_WHAT YOU HAVE TO DO_: Lay out every line of the rows below as a Markdown table with two columns, Line and Text, numbering the lines and skipping any blank ones. Leave the pictures out of your answer.

-- Start of PROVIDED DATA --

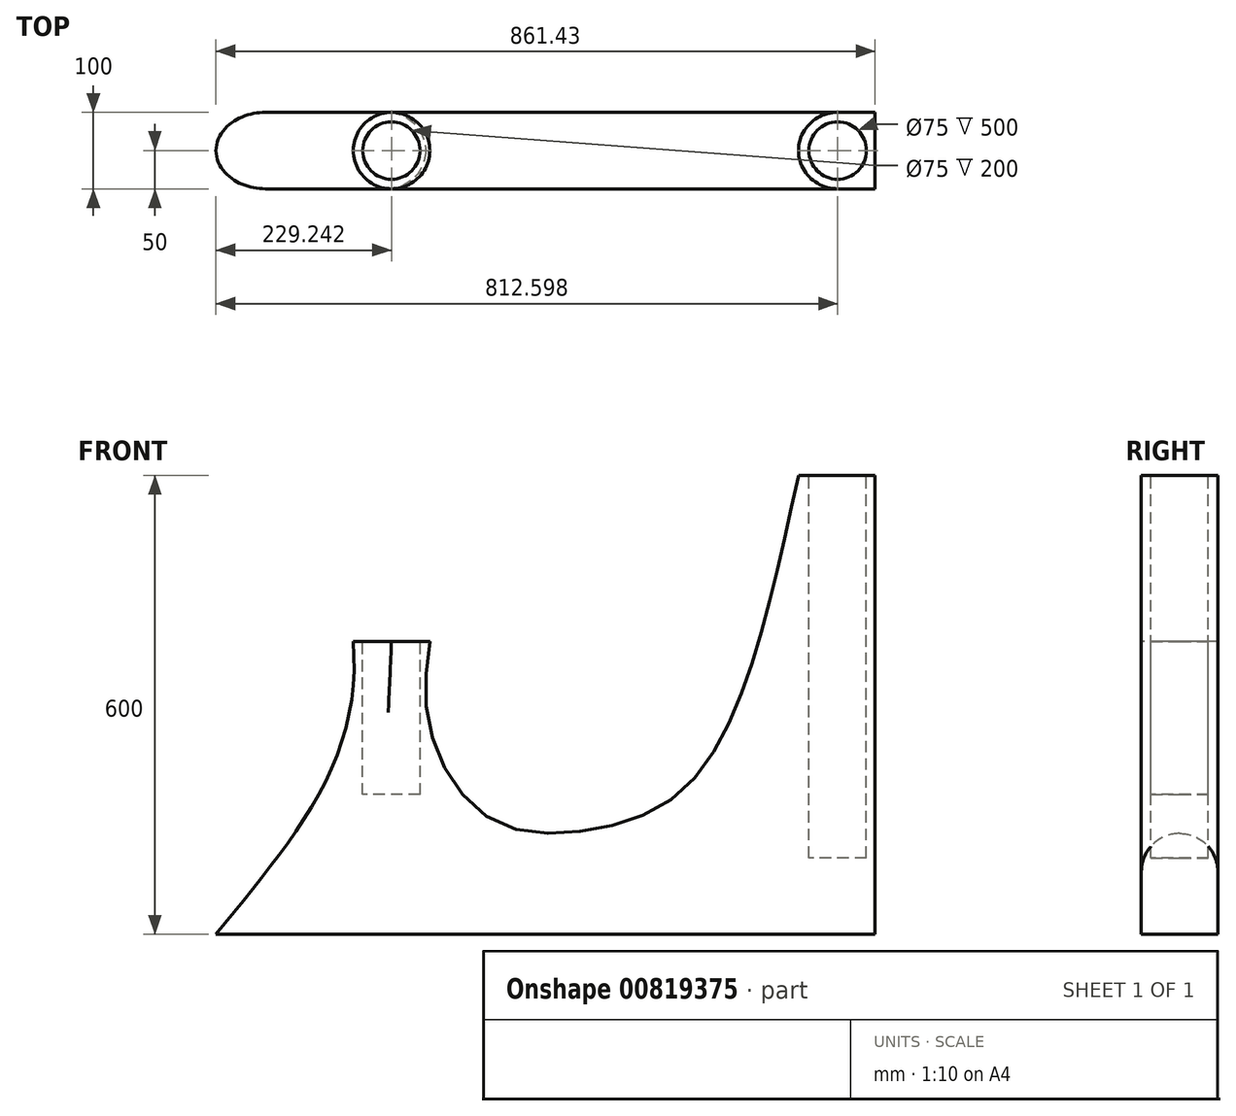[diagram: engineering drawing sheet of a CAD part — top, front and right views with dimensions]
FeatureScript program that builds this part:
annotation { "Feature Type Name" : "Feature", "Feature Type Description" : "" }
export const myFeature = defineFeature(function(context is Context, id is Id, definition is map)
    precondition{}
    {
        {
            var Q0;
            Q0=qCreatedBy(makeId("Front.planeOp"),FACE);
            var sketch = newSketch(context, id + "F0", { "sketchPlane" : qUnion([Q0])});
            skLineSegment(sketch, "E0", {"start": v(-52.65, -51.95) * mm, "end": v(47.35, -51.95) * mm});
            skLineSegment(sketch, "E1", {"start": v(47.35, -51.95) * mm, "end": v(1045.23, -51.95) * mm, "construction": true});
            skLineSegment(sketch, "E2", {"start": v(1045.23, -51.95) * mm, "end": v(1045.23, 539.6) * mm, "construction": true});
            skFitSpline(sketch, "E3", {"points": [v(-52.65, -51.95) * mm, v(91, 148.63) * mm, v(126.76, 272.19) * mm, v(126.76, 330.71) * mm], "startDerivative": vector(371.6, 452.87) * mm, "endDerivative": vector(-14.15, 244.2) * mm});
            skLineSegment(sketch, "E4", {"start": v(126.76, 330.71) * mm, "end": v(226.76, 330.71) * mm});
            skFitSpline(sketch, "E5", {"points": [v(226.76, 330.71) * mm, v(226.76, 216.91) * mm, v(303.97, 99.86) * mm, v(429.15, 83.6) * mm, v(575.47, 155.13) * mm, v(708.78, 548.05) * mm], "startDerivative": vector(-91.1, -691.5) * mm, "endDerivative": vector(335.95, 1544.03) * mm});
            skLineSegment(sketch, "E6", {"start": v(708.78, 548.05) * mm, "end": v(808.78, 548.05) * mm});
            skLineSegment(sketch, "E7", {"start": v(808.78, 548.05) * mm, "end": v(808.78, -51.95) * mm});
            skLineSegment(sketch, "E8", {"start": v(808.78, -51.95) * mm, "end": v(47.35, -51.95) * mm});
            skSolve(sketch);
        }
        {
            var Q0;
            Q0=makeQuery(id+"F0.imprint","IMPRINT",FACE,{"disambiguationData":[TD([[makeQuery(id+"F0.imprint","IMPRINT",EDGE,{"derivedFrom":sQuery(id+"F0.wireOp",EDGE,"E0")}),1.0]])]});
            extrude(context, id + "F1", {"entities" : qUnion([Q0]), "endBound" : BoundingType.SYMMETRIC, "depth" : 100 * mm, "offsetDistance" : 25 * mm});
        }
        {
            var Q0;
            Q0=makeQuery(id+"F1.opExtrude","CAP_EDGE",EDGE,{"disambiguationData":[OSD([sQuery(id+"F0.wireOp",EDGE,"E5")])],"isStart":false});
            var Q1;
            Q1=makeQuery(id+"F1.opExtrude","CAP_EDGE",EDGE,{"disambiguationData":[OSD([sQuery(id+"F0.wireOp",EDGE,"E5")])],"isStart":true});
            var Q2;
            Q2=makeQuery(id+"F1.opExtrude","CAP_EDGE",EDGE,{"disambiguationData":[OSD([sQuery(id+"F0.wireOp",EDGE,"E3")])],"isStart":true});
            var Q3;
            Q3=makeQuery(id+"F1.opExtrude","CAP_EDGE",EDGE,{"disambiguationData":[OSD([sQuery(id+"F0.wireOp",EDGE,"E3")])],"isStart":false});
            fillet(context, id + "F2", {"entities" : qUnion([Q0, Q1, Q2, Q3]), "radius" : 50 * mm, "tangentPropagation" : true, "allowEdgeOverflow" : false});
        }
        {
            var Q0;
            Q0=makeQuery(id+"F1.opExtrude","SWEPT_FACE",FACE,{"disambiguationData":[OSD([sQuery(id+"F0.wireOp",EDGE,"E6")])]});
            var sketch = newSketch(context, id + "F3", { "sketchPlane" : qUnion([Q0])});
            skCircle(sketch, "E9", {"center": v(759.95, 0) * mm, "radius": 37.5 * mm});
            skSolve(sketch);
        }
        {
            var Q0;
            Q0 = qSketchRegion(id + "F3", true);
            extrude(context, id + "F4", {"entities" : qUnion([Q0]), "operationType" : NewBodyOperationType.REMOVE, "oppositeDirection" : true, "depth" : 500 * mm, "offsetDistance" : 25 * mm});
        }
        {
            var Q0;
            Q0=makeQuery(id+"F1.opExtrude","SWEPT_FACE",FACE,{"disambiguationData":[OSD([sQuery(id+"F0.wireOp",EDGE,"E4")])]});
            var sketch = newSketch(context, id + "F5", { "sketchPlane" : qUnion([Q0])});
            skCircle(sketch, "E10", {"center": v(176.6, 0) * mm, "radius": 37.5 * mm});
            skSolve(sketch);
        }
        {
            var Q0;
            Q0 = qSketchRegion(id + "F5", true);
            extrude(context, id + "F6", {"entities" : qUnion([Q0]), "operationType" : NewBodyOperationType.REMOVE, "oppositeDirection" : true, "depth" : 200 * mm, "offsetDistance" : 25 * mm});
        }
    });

-- End of PROVIDED DATA --

_SOLVED PROBLEM_:
| Line | Text |
|---|---|
| 1 | [diagram: engineering drawing sheet of a CAD part — top, front and right views with dimensions] |
| 2 | FeatureScript program that builds this part: |
| 3 | annotation { "Feature Type Name" : "Feature", "Feature Type Description" : "" } |
| 4 | export const myFeature = defineFeature(function(context is Context, id is Id, definition is map) |
| 5 |     precondition{} |
| 6 |     { |
| 7 |         { |
| 8 |             var Q0; |
| 9 |             Q0=qCreatedBy(makeId("Front.planeOp"),FACE); |
| 10 |             var sketch = newSketch(context, id + "F0", { "sketchPlane" : qUnion([Q0])}); |
| 11 |             skLineSegment(sketch, "E0", {"start": v(-52.65, -51.95) * mm, "end": v(47.35, -51.95) * mm}); |
| 12 |             skLineSegment(sketch, "E1", {"start": v(47.35, -51.95) * mm, "end": v(1045.23, -51.95) * mm, "construction": true}); |
| 13 |             skLineSegment(sketch, "E2", {"start": v(1045.23, -51.95) * mm, "end": v(1045.23, 539.6) * mm, "construction": true}); |
| 14 |             skFitSpline(sketch, "E3", {"points": [v(-52.65, -51.95) * mm, v(91, 148.63) * mm, v(126.76, 272.19) * mm, v(126.76, 330.71) * mm], "startDerivative": vector(371.6, 452.87) * mm, "endDerivative": vector(-14.15, 244.2) * mm}); |
| 15 |             skLineSegment(sketch, "E4", {"start": v(126.76, 330.71) * mm, "end": v(226.76, 330.71) * mm}); |
| 16 |             skFitSpline(sketch, "E5", {"points": [v(226.76, 330.71) * mm, v(226.76, 216.91) * mm, v(303.97, 99.86) * mm, v(429.15, 83.6) * mm, v(575.47, 155.13) * mm, v(708.78, 548.05) * mm], "startDerivative": vector(-91.1, -691.5) * mm, "endDerivative": vector(335.95, 1544.03) * mm}); |
| 17 |             skLineSegment(sketch, "E6", {"start": v(708.78, 548.05) * mm, "end": v(808.78, 548.05) * mm}); |
| 18 |             skLineSegment(sketch, "E7", {"start": v(808.78, 548.05) * mm, "end": v(808.78, -51.95) * mm}); |
| 19 |             skLineSegment(sketch, "E8", {"start": v(808.78, -51.95) * mm, "end": v(47.35, -51.95) * mm}); |
| 20 |             skSolve(sketch); |
| 21 |         } |
| 22 |         { |
| 23 |             var Q0; |
| 24 |             Q0=makeQuery(id+"F0.imprint","IMPRINT",FACE,{"disambiguationData":[TD([[makeQuery(id+"F0.imprint","IMPRINT",EDGE,{"derivedFrom":sQuery(id+"F0.wireOp",EDGE,"E0")}),1.0]])]}); |
| 25 |             extrude(context, id + "F1", {"entities" : qUnion([Q0]), "endBound" : BoundingType.SYMMETRIC, "depth" : 100 * mm, "offsetDistance" : 25 * mm}); |
| 26 |         } |
| 27 |         { |
| 28 |             var Q0; |
| 29 |             Q0=makeQuery(id+"F1.opExtrude","CAP_EDGE",EDGE,{"disambiguationData":[OSD([sQuery(id+"F0.wireOp",EDGE,"E5")])],"isStart":false}); |
| 30 |             var Q1; |
| 31 |             Q1=makeQuery(id+"F1.opExtrude","CAP_EDGE",EDGE,{"disambiguationData":[OSD([sQuery(id+"F0.wireOp",EDGE,"E5")])],"isStart":true}); |
| 32 |             var Q2; |
| 33 |             Q2=makeQuery(id+"F1.opExtrude","CAP_EDGE",EDGE,{"disambiguationData":[OSD([sQuery(id+"F0.wireOp",EDGE,"E3")])],"isStart":true}); |
| 34 |             var Q3; |
| 35 |             Q3=makeQuery(id+"F1.opExtrude","CAP_EDGE",EDGE,{"disambiguationData":[OSD([sQuery(id+"F0.wireOp",EDGE,"E3")])],"isStart":false}); |
| 36 |             fillet(context, id + "F2", {"entities" : qUnion([Q0, Q1, Q2, Q3]), "radius" : 50 * mm, "tangentPropagation" : true, "allowEdgeOverflow" : false}); |
| 37 |         } |
| 38 |         { |
| 39 |             var Q0; |
| 40 |             Q0=makeQuery(id+"F1.opExtrude","SWEPT_FACE",FACE,{"disambiguationData":[OSD([sQuery(id+"F0.wireOp",EDGE,"E6")])]}); |
| 41 |             var sketch = newSketch(context, id + "F3", { "sketchPlane" : qUnion([Q0])}); |
| 42 |             skCircle(sketch, "E9", {"center": v(759.95, 0) * mm, "radius": 37.5 * mm}); |
| 43 |             skSolve(sketch); |
| 44 |         } |
| 45 |         { |
| 46 |             var Q0; |
| 47 |             Q0 = qSketchRegion(id + "F3", true); |
| 48 |             extrude(context, id + "F4", {"entities" : qUnion([Q0]), "operationType" : NewBodyOperationType.REMOVE, "oppositeDirection" : true, "depth" : 500 * mm, "offsetDistance" : 25 * mm}); |
| 49 |         } |
| 50 |         { |
| 51 |             var Q0; |
| 52 |             Q0=makeQuery(id+"F1.opExtrude","SWEPT_FACE",FACE,{"disambiguationData":[OSD([sQuery(id+"F0.wireOp",EDGE,"E4")])]}); |
| 53 |             var sketch = newSketch(context, id + "F5", { "sketchPlane" : qUnion([Q0])}); |
| 54 |             skCircle(sketch, "E10", {"center": v(176.6, 0) * mm, "radius": 37.5 * mm}); |
| 55 |             skSolve(sketch); |
| 56 |         } |
| 57 |         { |
| 58 |             var Q0; |
| 59 |             Q0 = qSketchRegion(id + "F5", true); |
| 60 |             extrude(context, id + "F6", {"entities" : qUnion([Q0]), "operationType" : NewBodyOperationType.REMOVE, "oppositeDirection" : true, "depth" : 200 * mm, "offsetDistance" : 25 * mm}); |
| 61 |         } |
| 62 |     }); |